Liver and Spleen Imaging
Liver and Spleen Imaging
The use of Gd-DTPA with routine imaging sequences of the liver is unsatisfactory. Particulate contrast agents targeted to the reticuloendothelial system (RES) of the liver and spleen, achieve the goals of improved detection and localization in the liver. This is analogous to the use of 99mTc-sulfur colloid in nuclear liver scans.
Two major cell types can be targeted for hepatic imaging. Hepatocytes comprise about 78% of the liver by volume, and Kupffer cells of the reticuloendothelial system comprise about 2% by volume. Originally, particulate contrast agents were targeted for the RES but recently ultra-small particles have been used that bind to a specific receptor site on the hepatocyte cell membrane.
Gadolinium oxide is a the prototype particulate contrast agent. This material accumulates in the liver and spleen of rabbits in both Kupffer cells and in the sinusoidal vascular spaces and effectively increases T1 and T2 relaxation as desired. The safety ratio (LD50/Imaging dose) is only about 7:1 raising concerns of acute and chronic toxicity. It is therefore precluded from clinical use.
As with its use as an oral contrast agent, superparamagnetic iron oxide (SPIO) causes marked shortening T2 relaxation time resulting in a loss of signal in the liver and spleen with all commonly used pulse sequences. The most common form of iron oxide used is magnetite, which is a mixture of Fe2O3 and FeO. A mixture using Fe3O4 instead of FeO may also be used. Three mechanisms have been postulated to explain the relaxation enhancement of SPIO.
SPIO particles for parenteral use are coated with various substances to facilitate uptake by the reticuloendothelial system. These coatings have included albumin, a hydrophilic polymer, starch, and dextran.

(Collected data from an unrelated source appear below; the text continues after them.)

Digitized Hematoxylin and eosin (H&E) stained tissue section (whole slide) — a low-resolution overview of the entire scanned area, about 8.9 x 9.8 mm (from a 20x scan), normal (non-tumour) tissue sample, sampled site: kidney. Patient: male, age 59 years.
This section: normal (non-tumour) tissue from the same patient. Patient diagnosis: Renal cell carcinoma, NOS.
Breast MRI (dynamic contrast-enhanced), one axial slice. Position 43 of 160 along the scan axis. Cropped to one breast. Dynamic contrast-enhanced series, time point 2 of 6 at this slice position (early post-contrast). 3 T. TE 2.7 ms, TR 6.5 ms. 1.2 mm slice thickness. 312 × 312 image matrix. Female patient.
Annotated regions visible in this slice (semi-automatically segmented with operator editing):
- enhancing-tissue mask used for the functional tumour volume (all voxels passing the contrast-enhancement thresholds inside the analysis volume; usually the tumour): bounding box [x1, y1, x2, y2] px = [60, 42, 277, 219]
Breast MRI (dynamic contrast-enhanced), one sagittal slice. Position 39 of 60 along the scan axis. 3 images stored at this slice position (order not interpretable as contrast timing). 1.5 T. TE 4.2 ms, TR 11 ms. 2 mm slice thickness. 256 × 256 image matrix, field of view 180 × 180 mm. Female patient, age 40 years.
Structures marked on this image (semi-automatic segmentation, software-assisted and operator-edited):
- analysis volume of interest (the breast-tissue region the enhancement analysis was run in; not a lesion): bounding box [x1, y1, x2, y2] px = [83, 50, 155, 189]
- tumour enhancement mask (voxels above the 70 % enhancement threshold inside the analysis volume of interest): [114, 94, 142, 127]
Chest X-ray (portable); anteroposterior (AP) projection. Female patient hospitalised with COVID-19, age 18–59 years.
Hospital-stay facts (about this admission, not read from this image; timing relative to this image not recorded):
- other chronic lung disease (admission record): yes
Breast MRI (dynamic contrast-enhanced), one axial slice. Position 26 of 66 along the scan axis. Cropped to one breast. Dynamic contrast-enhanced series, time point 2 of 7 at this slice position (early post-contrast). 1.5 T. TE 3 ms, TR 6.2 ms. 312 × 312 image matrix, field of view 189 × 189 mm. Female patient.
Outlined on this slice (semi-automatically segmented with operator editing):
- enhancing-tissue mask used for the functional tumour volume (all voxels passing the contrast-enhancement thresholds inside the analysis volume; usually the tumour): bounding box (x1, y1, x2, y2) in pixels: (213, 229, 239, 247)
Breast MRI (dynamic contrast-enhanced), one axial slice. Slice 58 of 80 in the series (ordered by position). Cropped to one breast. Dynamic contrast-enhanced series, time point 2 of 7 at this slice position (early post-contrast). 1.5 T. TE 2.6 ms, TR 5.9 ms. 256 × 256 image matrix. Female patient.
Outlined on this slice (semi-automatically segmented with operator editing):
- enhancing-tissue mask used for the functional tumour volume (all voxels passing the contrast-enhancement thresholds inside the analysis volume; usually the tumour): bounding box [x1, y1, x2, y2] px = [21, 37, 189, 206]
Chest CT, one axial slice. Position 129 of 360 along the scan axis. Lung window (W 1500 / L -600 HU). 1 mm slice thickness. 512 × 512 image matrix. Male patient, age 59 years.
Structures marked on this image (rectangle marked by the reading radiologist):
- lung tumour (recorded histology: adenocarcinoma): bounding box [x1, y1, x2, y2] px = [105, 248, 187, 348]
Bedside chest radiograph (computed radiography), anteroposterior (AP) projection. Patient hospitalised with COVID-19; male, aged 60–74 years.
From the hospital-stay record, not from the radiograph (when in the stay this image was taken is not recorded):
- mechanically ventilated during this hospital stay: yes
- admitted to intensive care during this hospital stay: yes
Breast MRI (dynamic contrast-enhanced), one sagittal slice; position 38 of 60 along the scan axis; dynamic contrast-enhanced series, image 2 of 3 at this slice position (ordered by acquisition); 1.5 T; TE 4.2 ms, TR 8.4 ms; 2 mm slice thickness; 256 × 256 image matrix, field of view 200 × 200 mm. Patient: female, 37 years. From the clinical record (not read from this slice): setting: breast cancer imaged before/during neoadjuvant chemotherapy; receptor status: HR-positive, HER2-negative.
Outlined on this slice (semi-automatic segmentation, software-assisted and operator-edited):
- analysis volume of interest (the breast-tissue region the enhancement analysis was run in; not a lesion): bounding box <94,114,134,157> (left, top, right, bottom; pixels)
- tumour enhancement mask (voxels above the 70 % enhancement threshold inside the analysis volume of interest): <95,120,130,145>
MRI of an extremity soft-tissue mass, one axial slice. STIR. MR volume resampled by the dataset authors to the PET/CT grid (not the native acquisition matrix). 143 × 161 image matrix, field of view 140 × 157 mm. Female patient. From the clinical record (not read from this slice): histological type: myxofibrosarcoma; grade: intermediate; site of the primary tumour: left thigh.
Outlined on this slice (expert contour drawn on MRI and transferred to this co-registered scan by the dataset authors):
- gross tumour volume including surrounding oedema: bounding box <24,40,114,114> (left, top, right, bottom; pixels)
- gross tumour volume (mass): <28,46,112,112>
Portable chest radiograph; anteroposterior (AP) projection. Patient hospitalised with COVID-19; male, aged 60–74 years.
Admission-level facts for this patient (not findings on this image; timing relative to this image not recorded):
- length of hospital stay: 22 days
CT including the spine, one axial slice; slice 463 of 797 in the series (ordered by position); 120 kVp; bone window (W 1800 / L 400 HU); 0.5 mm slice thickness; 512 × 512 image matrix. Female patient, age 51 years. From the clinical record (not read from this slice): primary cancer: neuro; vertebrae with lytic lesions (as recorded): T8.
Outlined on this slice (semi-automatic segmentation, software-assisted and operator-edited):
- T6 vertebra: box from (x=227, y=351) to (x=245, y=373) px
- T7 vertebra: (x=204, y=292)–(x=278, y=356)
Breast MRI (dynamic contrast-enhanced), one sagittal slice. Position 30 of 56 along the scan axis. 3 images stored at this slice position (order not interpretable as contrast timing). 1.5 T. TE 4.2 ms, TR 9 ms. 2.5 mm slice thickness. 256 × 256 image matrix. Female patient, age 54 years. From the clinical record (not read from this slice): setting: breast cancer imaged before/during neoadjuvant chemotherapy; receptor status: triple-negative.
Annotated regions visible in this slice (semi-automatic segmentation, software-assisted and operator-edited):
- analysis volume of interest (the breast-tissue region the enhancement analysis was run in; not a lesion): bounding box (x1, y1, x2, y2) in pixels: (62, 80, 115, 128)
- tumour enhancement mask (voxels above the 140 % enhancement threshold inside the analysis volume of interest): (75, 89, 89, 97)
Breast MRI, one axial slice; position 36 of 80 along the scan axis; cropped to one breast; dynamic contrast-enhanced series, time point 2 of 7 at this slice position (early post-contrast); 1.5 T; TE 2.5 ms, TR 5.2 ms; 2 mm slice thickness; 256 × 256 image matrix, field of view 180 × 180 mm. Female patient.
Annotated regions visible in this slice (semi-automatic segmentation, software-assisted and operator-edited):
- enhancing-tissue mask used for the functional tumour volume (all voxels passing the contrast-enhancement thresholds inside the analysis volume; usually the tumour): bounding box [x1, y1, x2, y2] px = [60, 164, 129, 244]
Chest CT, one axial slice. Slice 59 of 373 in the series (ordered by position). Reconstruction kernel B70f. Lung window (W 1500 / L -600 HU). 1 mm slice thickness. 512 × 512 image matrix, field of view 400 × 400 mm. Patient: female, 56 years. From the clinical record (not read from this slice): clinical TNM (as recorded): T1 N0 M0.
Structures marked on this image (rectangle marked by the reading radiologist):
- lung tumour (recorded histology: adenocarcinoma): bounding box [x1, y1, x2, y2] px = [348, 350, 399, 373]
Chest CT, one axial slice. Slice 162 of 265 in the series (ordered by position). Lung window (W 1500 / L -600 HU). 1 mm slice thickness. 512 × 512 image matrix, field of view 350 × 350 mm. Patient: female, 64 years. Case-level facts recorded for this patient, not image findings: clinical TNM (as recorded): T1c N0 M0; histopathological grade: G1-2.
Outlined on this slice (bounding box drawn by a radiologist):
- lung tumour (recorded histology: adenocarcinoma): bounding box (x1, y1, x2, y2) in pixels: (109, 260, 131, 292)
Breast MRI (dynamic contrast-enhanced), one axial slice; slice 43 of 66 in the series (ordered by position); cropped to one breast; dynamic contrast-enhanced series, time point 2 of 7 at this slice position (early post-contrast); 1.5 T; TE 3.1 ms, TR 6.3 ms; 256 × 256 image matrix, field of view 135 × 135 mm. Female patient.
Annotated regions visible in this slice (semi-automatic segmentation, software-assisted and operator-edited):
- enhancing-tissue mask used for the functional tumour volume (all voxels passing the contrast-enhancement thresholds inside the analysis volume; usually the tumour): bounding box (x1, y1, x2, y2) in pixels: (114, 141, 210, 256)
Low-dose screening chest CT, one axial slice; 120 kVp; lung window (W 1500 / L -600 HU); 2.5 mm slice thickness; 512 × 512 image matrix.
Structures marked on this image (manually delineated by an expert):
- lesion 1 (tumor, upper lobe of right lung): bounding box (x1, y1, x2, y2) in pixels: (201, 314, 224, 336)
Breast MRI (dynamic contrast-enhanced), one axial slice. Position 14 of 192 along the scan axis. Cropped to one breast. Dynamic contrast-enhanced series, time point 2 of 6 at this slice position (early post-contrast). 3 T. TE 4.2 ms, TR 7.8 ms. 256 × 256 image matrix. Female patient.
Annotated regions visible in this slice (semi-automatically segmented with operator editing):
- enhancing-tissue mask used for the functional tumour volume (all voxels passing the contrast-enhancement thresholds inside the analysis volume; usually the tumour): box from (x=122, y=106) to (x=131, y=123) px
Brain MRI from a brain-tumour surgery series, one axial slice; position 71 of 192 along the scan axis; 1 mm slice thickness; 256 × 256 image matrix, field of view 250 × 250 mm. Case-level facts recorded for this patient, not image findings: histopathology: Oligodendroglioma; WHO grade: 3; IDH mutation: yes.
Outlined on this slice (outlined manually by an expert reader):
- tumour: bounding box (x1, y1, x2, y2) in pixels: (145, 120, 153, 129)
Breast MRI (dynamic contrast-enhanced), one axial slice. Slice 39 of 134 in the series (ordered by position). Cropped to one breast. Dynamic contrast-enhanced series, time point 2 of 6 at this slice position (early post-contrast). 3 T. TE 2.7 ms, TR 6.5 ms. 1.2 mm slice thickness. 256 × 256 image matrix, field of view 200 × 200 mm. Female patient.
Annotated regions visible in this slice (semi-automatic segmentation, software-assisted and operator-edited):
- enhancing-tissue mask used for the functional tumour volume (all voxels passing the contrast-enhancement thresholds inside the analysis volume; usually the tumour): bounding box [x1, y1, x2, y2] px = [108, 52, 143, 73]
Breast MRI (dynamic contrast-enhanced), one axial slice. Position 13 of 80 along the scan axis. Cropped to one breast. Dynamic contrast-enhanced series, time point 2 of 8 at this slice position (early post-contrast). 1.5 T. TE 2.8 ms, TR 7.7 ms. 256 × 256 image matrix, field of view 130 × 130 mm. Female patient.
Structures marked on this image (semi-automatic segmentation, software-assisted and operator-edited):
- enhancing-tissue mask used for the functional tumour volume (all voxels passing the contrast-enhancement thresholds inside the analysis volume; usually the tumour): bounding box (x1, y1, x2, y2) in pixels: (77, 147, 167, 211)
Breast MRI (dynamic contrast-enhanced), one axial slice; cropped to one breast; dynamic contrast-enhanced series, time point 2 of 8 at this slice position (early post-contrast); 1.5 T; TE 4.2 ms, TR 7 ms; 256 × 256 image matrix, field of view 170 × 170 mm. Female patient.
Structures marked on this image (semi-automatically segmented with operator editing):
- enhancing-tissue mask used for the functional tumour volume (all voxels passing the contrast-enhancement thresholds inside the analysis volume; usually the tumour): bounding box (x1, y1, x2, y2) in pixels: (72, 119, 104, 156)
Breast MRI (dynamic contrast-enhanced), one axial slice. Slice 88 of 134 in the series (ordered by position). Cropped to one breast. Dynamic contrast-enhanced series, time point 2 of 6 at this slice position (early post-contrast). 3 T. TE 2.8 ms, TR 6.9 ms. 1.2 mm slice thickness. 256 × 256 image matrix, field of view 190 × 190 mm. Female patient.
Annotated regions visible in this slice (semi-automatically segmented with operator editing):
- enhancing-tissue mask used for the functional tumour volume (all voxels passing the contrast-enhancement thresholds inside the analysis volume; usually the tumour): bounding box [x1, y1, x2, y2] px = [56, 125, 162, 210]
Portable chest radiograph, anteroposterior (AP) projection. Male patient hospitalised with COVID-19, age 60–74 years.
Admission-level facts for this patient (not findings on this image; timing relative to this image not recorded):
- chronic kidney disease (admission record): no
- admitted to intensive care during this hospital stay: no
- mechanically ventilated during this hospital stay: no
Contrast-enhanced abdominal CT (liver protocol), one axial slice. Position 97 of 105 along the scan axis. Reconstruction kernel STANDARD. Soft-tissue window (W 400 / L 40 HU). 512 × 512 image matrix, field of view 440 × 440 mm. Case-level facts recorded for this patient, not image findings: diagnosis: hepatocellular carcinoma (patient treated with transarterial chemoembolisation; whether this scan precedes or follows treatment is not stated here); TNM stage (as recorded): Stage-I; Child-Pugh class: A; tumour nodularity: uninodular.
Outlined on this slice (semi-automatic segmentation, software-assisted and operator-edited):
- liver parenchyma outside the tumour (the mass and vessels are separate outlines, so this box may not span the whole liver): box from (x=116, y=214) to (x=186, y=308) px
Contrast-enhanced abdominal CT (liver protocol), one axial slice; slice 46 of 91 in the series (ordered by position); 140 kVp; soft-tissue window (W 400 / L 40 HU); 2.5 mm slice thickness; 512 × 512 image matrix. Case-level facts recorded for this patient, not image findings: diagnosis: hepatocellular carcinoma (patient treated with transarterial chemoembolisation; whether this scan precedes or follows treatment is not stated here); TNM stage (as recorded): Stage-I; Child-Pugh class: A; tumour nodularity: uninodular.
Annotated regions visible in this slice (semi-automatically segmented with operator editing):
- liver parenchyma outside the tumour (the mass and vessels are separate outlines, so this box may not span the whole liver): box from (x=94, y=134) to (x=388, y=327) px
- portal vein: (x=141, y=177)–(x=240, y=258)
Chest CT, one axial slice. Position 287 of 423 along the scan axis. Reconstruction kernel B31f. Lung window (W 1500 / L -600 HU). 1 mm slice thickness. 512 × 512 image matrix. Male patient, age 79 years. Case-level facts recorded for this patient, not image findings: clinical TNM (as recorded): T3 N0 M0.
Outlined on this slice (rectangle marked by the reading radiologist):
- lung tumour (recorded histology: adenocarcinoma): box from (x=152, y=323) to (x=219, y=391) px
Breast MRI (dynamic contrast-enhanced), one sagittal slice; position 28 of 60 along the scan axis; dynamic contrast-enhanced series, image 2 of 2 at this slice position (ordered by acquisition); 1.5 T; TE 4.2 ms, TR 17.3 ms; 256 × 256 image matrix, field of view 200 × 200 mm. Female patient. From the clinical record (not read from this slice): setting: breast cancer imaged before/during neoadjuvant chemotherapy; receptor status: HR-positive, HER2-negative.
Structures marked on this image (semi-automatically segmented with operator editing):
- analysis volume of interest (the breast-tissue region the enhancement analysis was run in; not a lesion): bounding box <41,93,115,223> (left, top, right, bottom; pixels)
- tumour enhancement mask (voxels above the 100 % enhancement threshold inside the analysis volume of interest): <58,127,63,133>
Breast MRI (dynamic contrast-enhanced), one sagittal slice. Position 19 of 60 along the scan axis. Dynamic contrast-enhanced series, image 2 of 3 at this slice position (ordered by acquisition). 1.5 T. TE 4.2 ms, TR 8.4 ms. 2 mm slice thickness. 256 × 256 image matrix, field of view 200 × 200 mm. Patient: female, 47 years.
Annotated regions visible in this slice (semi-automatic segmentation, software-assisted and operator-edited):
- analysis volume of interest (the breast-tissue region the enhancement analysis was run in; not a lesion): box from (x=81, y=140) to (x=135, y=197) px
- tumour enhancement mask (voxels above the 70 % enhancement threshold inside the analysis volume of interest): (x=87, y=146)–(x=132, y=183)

The following problems that can arise with detecting small lesions in the liver using SPIO: 1) Small lesions may be indistinguishable from the flow void in small blood vessels seen in cross-section; 2) Aortic pulsation artifacts are more noticeable; and 3) the one hour delay between injection and imaging make it impractical to decide at the last minute to give contrast.
A liposome is a spherical vesical consisting of one or more bilayer phospholipid membranes or lamella. Liposomes for hepatic imaging range in size from about 20 nm to 400 nm diameter. Reasons to use liposomes as a carrier for paramagnetic contrast materials include: 1) changing the interaction between water molecules and the contrast agent; 2) changing the rate of removal of the contrast agent from the blood pool; and 3) targeting specific organ systems, e.g., liver, spleen, and bone marrow. Paramagnetic materials can be incorporated into either the aqueous inner chamber or the bilayer membrane. Encapsulation of superparamagnetic iron oxide particles into liposomes (Ferrosomes) has been reported. Both Gd-DTPA and MnCl2 can be encapsulated into the aqueous inner chamber of liposomes.
Liposomes are taken up only by the Kupffer cells. Once in the Kupffer cells, Mn+2 or Gd-DTPA is slowly released and diffuses into adjacent hepatocytes, resulting in enhancement of normal liver but not malignancies.
Stable nitroxide free radicals have been attached to phospatidylcholine, a common constituent of liposome lamellae. They may also be attached to derivatives of the fatty acid, stearic acid, as have the DTPA chelates of Mn and Gd. This results in a lipophilic side chain that allows incorporation into the liposome membrane.